The kindly doctor wondered at the message. He had but recently come to San Seritos and he did not understand the cause, as the old physician whose place he had taken, would have understood it.
Robert Widdemere, without the loving tenderness of a mother to help him bear his great loneliness, did not care to live until he met Gypsy Nan. When she had looked at him so reprovingly with those dark eyes that could be so serious or dancingly merry, and had said that it was cowardly for him to give up so weakly he had decided that she was right. He ought to want to live to carry out some of the splendid things that his father had begun if for nothing else, but now there was something else! He wanted to get strong soon that he might ride horseback with Nan over the mountains.
When Miss Squeers returned to push the wheeled chair and its usually listless occupant back to the house she was surprised to note that he looked up with a welcoming smile. “Nurse,” he said, “do you know, I am actually hungry. Don’t give me broth tonight. I want some regular things to eat, beefsteak and mashed potatoes.”
A query over the wire brought a speedy reply from the physician: “Give the lad whatever he asks for and note the result.”

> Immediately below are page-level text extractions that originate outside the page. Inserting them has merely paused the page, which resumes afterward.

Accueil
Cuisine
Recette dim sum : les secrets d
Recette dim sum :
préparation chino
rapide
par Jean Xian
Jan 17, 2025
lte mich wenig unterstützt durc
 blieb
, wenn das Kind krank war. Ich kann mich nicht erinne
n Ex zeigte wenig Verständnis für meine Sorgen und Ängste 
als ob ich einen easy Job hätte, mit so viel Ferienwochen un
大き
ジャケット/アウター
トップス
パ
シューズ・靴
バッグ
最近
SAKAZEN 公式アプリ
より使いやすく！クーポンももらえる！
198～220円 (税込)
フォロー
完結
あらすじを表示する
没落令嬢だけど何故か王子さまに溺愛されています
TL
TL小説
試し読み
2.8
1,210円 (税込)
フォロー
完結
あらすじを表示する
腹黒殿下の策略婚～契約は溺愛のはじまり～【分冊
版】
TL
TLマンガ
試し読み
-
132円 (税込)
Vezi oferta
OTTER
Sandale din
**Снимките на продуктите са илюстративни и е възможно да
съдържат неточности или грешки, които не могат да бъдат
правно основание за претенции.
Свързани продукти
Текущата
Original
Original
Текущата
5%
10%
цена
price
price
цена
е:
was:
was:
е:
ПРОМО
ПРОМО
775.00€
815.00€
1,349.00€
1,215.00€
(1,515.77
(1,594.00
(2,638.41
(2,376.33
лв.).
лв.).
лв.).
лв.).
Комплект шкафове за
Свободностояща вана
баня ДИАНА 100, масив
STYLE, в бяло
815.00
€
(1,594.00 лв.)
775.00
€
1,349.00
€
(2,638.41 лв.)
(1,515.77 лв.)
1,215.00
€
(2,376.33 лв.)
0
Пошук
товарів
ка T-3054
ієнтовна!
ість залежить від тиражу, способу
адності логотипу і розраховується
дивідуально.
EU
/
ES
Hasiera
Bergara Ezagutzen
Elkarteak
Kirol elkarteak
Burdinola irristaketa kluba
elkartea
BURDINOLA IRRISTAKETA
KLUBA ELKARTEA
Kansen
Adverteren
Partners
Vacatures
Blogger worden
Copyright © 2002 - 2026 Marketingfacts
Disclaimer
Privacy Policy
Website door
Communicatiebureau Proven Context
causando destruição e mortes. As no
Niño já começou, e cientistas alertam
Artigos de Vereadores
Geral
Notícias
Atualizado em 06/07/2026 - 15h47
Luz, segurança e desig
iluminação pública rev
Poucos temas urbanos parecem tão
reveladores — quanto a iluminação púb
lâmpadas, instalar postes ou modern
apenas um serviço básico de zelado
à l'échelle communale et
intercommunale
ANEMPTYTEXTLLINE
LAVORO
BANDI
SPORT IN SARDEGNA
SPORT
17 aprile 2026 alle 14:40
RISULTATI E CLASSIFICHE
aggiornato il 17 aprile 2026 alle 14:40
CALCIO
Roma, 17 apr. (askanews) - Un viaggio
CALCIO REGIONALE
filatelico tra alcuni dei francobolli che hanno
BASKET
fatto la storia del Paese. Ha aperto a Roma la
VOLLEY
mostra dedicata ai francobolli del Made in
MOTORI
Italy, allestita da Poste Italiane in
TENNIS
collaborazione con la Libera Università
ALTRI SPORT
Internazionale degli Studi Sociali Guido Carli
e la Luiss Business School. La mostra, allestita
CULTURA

The next day Doctor Wainridge called and the lad asked: “Doctor, is there any real reason why I cannot walk?”
“None whatever, son, that I know of,” the gentleman replied, “except that you have been too weak to stand, but if you continue with the menu that you ordered last night, you will soon be able to enter the Marathon races. There is nothing physically wrong with you, lad. I decided that you had made up your mind that you did not care to get well.”
The boy looked around and finding that they were alone, he confided, “I did feel that way, doctor, but now I wish to get well soon, and be a pirate or a gypsy or something uncivilized.”